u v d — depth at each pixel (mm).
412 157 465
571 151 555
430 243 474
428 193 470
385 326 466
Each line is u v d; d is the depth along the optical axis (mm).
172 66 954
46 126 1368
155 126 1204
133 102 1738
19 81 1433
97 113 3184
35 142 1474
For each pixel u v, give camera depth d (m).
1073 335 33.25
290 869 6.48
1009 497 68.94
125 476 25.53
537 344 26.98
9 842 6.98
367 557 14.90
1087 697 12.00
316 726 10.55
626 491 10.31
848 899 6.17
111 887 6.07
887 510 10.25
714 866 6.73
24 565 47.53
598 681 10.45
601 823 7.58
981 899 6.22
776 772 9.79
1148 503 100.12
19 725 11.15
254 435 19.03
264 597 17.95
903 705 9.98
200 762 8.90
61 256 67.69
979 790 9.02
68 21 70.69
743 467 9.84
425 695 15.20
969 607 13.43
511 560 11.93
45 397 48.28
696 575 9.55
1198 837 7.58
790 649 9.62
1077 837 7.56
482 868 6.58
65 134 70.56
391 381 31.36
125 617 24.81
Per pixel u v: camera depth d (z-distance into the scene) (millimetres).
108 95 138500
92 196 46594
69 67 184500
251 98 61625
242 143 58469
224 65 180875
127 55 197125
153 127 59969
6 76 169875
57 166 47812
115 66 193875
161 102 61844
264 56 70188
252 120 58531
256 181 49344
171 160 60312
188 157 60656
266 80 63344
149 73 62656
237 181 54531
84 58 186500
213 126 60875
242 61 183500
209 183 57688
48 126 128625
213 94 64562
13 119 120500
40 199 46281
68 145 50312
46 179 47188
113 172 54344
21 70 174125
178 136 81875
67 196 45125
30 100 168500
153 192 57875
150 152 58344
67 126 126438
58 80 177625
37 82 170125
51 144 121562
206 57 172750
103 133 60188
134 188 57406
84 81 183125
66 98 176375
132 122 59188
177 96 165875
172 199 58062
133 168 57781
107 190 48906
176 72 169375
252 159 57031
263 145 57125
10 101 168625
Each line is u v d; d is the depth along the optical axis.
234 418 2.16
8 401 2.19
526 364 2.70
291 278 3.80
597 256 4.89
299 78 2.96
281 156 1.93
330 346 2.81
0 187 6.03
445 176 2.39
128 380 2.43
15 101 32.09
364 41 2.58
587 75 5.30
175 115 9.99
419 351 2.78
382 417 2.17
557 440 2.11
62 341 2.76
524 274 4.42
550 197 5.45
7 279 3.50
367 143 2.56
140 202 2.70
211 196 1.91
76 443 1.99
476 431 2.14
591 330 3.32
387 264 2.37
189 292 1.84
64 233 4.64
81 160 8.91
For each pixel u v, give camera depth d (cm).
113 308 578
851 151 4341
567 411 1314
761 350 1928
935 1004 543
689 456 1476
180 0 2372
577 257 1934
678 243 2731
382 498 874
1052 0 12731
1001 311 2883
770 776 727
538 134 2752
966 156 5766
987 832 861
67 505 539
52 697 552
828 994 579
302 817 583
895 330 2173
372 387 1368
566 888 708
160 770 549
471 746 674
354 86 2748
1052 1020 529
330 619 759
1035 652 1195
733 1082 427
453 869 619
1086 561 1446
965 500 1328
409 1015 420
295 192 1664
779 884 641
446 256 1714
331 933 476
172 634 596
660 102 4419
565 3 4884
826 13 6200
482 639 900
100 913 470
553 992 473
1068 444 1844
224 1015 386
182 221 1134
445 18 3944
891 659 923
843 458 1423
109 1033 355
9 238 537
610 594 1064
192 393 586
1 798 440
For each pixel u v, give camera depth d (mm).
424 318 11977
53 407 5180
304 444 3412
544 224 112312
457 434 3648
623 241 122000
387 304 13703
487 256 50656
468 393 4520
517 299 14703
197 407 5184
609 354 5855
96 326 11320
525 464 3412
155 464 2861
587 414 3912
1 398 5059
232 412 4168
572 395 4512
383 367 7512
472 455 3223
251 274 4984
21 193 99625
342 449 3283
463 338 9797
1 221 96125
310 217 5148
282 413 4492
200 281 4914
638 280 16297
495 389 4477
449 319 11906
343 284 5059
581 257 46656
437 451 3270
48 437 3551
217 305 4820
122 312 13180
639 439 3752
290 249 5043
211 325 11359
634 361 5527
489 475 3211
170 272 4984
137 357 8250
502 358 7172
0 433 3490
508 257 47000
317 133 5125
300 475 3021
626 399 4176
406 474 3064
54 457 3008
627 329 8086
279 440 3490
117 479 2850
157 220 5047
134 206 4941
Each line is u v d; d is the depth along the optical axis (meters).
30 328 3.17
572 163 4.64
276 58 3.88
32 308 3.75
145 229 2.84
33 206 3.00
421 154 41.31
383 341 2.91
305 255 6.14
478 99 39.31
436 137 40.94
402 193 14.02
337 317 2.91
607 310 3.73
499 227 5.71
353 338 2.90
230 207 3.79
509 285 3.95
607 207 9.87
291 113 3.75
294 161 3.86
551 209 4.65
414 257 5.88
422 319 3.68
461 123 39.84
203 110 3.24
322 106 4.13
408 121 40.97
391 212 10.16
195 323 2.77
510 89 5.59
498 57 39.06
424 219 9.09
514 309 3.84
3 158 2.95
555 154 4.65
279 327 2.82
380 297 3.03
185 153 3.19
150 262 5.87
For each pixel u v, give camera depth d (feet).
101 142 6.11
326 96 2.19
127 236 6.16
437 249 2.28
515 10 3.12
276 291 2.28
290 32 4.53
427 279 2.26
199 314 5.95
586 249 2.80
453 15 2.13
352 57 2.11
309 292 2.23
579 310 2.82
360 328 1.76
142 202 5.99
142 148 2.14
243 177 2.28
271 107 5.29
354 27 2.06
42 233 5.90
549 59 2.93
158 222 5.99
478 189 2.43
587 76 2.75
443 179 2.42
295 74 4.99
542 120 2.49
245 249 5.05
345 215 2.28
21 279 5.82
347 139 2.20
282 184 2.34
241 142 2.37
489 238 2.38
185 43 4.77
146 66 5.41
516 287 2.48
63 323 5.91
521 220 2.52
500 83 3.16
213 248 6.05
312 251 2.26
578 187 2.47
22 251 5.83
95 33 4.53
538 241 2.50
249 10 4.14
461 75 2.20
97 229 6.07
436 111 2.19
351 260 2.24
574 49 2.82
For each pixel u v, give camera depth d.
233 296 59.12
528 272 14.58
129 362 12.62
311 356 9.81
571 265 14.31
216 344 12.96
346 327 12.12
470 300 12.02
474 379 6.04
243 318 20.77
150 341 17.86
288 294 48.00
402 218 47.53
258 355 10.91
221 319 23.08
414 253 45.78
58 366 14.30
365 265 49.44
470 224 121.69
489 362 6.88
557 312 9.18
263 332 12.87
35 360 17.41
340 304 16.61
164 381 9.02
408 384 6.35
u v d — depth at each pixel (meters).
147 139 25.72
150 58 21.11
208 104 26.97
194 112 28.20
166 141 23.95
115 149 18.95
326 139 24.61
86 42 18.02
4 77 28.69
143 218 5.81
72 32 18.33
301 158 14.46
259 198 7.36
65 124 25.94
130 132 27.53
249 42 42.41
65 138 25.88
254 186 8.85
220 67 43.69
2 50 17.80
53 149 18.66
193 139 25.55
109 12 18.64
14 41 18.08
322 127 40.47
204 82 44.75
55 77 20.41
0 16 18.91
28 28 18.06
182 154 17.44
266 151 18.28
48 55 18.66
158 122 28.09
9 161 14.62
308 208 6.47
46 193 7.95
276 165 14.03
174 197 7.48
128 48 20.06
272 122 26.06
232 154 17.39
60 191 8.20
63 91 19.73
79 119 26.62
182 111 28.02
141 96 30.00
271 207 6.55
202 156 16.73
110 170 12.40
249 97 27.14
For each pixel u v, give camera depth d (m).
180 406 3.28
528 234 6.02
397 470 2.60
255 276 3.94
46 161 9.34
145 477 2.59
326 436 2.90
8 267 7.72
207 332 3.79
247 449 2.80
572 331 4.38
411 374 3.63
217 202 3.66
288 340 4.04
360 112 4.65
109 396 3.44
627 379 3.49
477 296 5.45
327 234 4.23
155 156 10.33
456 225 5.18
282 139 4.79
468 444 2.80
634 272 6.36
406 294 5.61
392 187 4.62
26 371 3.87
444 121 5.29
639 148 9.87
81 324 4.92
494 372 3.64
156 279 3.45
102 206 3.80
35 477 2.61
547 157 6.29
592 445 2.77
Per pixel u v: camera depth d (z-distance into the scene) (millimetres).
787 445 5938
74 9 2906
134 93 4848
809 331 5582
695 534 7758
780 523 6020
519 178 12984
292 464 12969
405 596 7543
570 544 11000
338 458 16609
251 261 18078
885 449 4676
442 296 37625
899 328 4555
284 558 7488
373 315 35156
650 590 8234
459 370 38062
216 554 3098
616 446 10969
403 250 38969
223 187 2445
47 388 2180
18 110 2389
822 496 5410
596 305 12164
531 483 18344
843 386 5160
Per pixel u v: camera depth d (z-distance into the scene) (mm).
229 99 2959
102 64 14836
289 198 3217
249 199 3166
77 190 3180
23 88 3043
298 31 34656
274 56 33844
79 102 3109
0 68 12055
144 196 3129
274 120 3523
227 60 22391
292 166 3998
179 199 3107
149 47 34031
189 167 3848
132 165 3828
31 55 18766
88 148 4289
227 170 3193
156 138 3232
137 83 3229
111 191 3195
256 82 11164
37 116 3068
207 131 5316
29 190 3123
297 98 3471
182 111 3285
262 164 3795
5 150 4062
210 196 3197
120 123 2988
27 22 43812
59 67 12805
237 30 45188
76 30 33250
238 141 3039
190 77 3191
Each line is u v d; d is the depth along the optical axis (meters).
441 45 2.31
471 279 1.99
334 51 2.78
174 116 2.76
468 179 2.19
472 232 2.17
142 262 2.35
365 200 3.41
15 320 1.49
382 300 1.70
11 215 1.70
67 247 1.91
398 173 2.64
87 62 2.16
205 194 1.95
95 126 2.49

....

→ **TASK STATEMENT**
Reproduce word for word the material above, beginning with the line that contains "51 144 121562" and ending with the line that contains "134 206 4941".

→ **SOLVED PROBLEM**
51 144 121562
206 57 172750
103 133 60188
134 188 57406
84 81 183125
66 98 176375
132 122 59188
177 96 165875
172 199 58062
133 168 57781
107 190 48906
176 72 169375
252 159 57031
263 145 57125
10 101 168625
Each line is u v d; d is the depth along the optical axis.
234 418 2.16
8 401 2.19
526 364 2.70
291 278 3.80
597 256 4.89
299 78 2.96
281 156 1.93
330 346 2.81
0 187 6.03
445 176 2.39
128 380 2.43
15 101 32.09
364 41 2.58
587 75 5.30
175 115 9.99
419 351 2.78
382 417 2.17
557 440 2.11
62 341 2.76
524 274 4.42
550 197 5.45
7 279 3.50
367 143 2.56
140 202 2.70
211 196 1.91
76 443 1.99
476 431 2.14
591 330 3.32
387 264 2.37
189 292 1.84
64 233 4.64
81 160 8.91
For each pixel u v, give camera depth d (cm).
113 308 578
851 151 4341
567 411 1314
761 350 1928
935 1004 543
689 456 1476
180 0 2372
577 257 1934
678 243 2731
382 498 874
1052 0 12731
1001 311 2883
770 776 727
538 134 2752
966 156 5766
987 832 861
67 505 539
52 697 552
828 994 579
302 817 583
895 330 2173
372 387 1368
566 888 708
160 770 549
471 746 674
354 86 2748
1052 1020 529
330 619 759
1035 652 1195
733 1082 427
453 869 619
1086 561 1446
965 500 1328
409 1015 420
295 192 1664
779 884 641
446 256 1714
331 933 476
172 634 596
660 102 4419
565 3 4884
826 13 6200
482 639 900
100 913 470
553 992 473
1068 444 1844
224 1015 386
182 221 1134
445 18 3944
891 659 923
843 458 1423
109 1033 355
9 238 537
610 594 1064
192 393 586
1 798 440
For each pixel u v, give camera depth d (mm).
424 318 11977
53 407 5180
304 444 3412
544 224 112312
457 434 3648
623 241 122000
387 304 13703
487 256 50656
468 393 4520
517 299 14703
197 407 5184
609 354 5855
96 326 11320
525 464 3412
155 464 2861
587 414 3912
1 398 5059
232 412 4168
572 395 4512
383 367 7512
472 455 3223
251 274 4984
21 193 99625
342 449 3283
463 338 9797
1 221 96125
310 217 5148
282 413 4492
200 281 4914
638 280 16297
495 389 4477
449 319 11906
343 284 5059
581 257 46656
437 451 3270
48 437 3551
217 305 4820
122 312 13180
639 439 3752
290 249 5043
211 325 11359
634 361 5527
489 475 3211
170 272 4984
137 357 8250
502 358 7172
0 433 3490
508 257 47000
317 133 5125
300 475 3021
626 399 4176
406 474 3064
54 457 3008
627 329 8086
279 440 3490
117 479 2850
157 220 5047
134 206 4941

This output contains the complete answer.